_AIM OF THE TASK:_
Copy out the data below. Keep every word as it is.

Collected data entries
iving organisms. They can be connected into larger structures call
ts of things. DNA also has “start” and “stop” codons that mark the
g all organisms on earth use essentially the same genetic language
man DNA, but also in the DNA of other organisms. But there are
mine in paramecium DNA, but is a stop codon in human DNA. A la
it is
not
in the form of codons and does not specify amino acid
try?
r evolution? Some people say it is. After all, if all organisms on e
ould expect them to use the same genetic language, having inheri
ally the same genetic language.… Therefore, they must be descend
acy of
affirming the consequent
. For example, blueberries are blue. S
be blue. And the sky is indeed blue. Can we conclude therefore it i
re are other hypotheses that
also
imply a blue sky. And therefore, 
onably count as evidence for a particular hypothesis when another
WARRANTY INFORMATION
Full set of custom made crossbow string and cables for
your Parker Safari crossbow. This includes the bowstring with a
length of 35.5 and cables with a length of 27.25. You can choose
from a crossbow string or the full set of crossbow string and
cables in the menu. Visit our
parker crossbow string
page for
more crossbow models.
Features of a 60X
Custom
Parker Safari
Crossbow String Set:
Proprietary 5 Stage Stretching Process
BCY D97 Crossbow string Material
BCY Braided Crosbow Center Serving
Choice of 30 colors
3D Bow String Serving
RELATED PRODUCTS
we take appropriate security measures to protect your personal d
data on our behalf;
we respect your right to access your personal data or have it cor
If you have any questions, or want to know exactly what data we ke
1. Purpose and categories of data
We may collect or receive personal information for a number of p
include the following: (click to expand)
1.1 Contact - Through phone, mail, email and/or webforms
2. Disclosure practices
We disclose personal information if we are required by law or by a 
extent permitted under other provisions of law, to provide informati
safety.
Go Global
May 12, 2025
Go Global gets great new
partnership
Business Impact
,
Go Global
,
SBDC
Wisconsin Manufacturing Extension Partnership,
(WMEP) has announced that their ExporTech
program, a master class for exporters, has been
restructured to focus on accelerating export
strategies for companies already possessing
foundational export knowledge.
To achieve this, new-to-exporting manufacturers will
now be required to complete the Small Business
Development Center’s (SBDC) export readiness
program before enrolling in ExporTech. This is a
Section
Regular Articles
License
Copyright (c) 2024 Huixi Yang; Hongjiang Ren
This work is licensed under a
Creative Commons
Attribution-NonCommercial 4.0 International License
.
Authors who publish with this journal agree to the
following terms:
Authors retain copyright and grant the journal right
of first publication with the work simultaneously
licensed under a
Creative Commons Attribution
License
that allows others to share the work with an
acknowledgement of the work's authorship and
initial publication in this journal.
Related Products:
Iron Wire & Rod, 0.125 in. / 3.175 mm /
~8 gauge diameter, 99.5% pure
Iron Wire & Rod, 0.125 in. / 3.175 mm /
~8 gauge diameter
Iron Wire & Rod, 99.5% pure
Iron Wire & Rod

_THE COMPLETED TASK:_
iving organisms. They can be connected into larger structures call
ts of things. DNA also has “start” and “stop” codons that mark the
g all organisms on earth use essentially the same genetic language
man DNA, but also in the DNA of other organisms. But there are
mine in paramecium DNA, but is a stop codon in human DNA. A la
it is
not
in the form of codons and does not specify amino acid
try?
r evolution? Some people say it is. After all, if all organisms on e
ould expect them to use the same genetic language, having inheri
ally the same genetic language.… Therefore, they must be descend
acy of
affirming the consequent
. For example, blueberries are blue. S
be blue. And the sky is indeed blue. Can we conclude therefore it i
re are other hypotheses that
also
imply a blue sky. And therefore, 
onably count as evidence for a particular hypothesis when another
WARRANTY INFORMATION
Full set of custom made crossbow string and cables for
your Parker Safari crossbow. This includes the bowstring with a
length of 35.5 and cables with a length of 27.25. You can choose
from a crossbow string or the full set of crossbow string and
cables in the menu. Visit our
parker crossbow string
page for
more crossbow models.
Features of a 60X
Custom
Parker Safari
Crossbow String Set:
Proprietary 5 Stage Stretching Process
BCY D97 Crossbow string Material
BCY Braided Crosbow Center Serving
Choice of 30 colors
3D Bow String Serving
RELATED PRODUCTS
we take appropriate security measures to protect your personal d
data on our behalf;
we respect your right to access your personal data or have it cor
If you have any questions, or want to know exactly what data we ke
1. Purpose and categories of data
We may collect or receive personal information for a number of p
include the following: (click to expand)
1.1 Contact - Through phone, mail, email and/or webforms
2. Disclosure practices
We disclose personal information if we are required by law or by a 
extent permitted under other provisions of law, to provide informati
safety.
Go Global
May 12, 2025
Go Global gets great new
partnership
Business Impact
,
Go Global
,
SBDC
Wisconsin Manufacturing Extension Partnership,
(WMEP) has announced that their ExporTech
program, a master class for exporters, has been
restructured to focus on accelerating export
strategies for companies already possessing
foundational export knowledge.
To achieve this, new-to-exporting manufacturers will
now be required to complete the Small Business
Development Center’s (SBDC) export readiness
program before enrolling in ExporTech. This is a
Section
Regular Articles
License
Copyright (c) 2024 Huixi Yang; Hongjiang Ren
This work is licensed under a
Creative Commons
Attribution-NonCommercial 4.0 International License
.
Authors who publish with this journal agree to the
following terms:
Authors retain copyright and grant the journal right
of first publication with the work simultaneously
licensed under a
Creative Commons Attribution
License
that allows others to share the work with an
acknowledgement of the work's authorship and
initial publication in this journal.
Related Products:
Iron Wire & Rod, 0.125 in. / 3.175 mm /
~8 gauge diameter, 99.5% pure
Iron Wire & Rod, 0.125 in. / 3.175 mm /
~8 gauge diameter
Iron Wire & Rod, 99.5% pure
Iron Wire & Rod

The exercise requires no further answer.